*** Opening DATA FOR THIS EXERCISE ***

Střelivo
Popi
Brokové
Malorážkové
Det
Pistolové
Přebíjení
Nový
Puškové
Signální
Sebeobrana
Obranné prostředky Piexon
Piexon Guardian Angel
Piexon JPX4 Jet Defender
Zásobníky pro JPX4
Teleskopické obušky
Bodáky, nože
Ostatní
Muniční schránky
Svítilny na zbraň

*** Closing DATA FOR THIS EXERCISE ***

:: TASK DIRECTIONS ::
Reproduce every line of text in the entries above word for word, keeping the original order.

:: ANSWER TO THE EXERCISE ::
Střelivo
Popi
Brokové
Malorážkové
Det
Pistolové
Přebíjení
Nový
Puškové
Signální
Sebeobrana
Obranné prostředky Piexon
Piexon Guardian Angel
Piexon JPX4 Jet Defender
Zásobníky pro JPX4
Teleskopické obušky
Bodáky, nože
Ostatní
Muniční schránky
Svítilny na zbraň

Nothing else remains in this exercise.